■ Work to be completed: Go through the data underneath and copy every line exactly.
----- Supplied records -----
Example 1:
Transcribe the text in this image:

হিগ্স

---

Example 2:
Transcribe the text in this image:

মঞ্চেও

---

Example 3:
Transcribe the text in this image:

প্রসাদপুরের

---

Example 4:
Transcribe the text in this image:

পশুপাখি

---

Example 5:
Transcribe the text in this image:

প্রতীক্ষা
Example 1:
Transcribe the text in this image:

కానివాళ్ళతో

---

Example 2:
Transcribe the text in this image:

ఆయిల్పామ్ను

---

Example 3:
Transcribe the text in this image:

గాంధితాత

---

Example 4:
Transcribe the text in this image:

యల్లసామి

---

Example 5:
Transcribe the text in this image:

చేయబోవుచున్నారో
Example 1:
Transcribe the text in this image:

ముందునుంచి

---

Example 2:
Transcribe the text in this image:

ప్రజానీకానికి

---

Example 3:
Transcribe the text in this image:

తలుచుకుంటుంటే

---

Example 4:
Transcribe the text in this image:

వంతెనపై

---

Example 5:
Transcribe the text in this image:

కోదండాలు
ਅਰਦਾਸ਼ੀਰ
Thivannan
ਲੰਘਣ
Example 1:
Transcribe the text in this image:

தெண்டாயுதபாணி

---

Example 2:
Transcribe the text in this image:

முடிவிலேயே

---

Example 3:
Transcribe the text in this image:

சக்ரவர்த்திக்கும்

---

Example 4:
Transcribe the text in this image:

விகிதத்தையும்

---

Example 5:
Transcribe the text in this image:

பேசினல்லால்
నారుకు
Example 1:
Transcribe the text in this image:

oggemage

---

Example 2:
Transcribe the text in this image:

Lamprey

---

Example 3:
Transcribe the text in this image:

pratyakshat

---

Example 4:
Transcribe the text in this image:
-----
■ Response for this exercise:
Example 1:
Transcribe the text in this image:

হিগ্স

---

Example 2:
Transcribe the text in this image:

মঞ্চেও

---

Example 3:
Transcribe the text in this image:

প্রসাদপুরের

---

Example 4:
Transcribe the text in this image:

পশুপাখি

---

Example 5:
Transcribe the text in this image:

প্রতীক্ষা
Example 1:
Transcribe the text in this image:

కానివాళ్ళతో

---

Example 2:
Transcribe the text in this image:

ఆయిల్పామ్ను

---

Example 3:
Transcribe the text in this image:

గాంధితాత

---

Example 4:
Transcribe the text in this image:

యల్లసామి

---

Example 5:
Transcribe the text in this image:

చేయబోవుచున్నారో
Example 1:
Transcribe the text in this image:

ముందునుంచి

---

Example 2:
Transcribe the text in this image:

ప్రజానీకానికి

---

Example 3:
Transcribe the text in this image:

తలుచుకుంటుంటే

---

Example 4:
Transcribe the text in this image:

వంతెనపై

---

Example 5:
Transcribe the text in this image:

కోదండాలు
ਅਰਦਾਸ਼ੀਰ
Thivannan
ਲੰਘਣ
Example 1:
Transcribe the text in this image:

தெண்டாயுதபாணி

---

Example 2:
Transcribe the text in this image:

முடிவிலேயே

---

Example 3:
Transcribe the text in this image:

சக்ரவர்த்திக்கும்

---

Example 4:
Transcribe the text in this image:

விகிதத்தையும்

---

Example 5:
Transcribe the text in this image:

பேசினல்லால்
నారుకు
Example 1:
Transcribe the text in this image:

oggemage

---

Example 2:
Transcribe the text in this image:

Lamprey

---

Example 3:
Transcribe the text in this image:

pratyakshat

---

Example 4:
Transcribe the text in this image:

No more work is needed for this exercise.